Work order: Whenever a line contains the string "nebo", copy it out of the entries.

Information:
►

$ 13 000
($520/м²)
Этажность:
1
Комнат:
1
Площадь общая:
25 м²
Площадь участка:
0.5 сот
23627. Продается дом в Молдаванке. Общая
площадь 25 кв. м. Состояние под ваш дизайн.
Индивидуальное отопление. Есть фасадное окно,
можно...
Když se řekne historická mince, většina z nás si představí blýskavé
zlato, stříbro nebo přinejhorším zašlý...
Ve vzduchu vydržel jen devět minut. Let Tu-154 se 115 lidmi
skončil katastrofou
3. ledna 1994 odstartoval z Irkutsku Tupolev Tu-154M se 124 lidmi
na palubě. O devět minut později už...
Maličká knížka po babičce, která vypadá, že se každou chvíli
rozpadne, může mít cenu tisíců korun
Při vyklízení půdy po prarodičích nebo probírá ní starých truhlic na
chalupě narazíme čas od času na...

◄
►

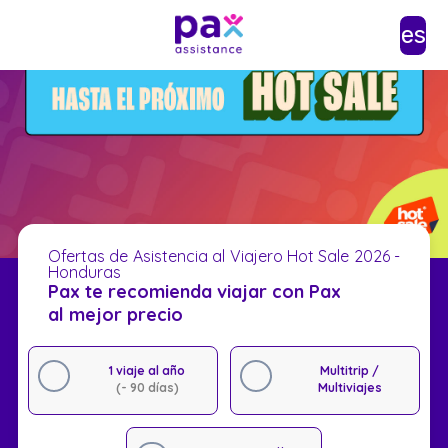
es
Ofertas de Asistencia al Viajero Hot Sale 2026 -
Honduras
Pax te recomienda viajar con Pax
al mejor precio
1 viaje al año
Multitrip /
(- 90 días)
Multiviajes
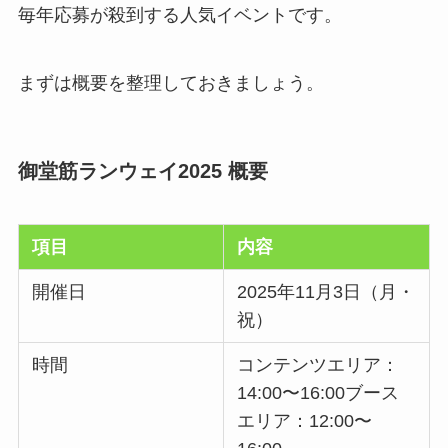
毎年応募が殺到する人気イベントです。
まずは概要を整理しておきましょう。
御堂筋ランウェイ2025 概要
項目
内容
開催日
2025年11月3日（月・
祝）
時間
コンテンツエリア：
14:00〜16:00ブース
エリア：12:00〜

◄
►

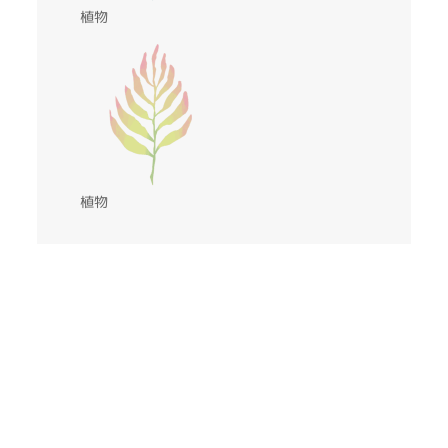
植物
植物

◄

Response:
zlato, stříbro nebo přinejhorším zašlý...
Při vyklízení půdy po prarodičích nebo probírá ní starých truhlic na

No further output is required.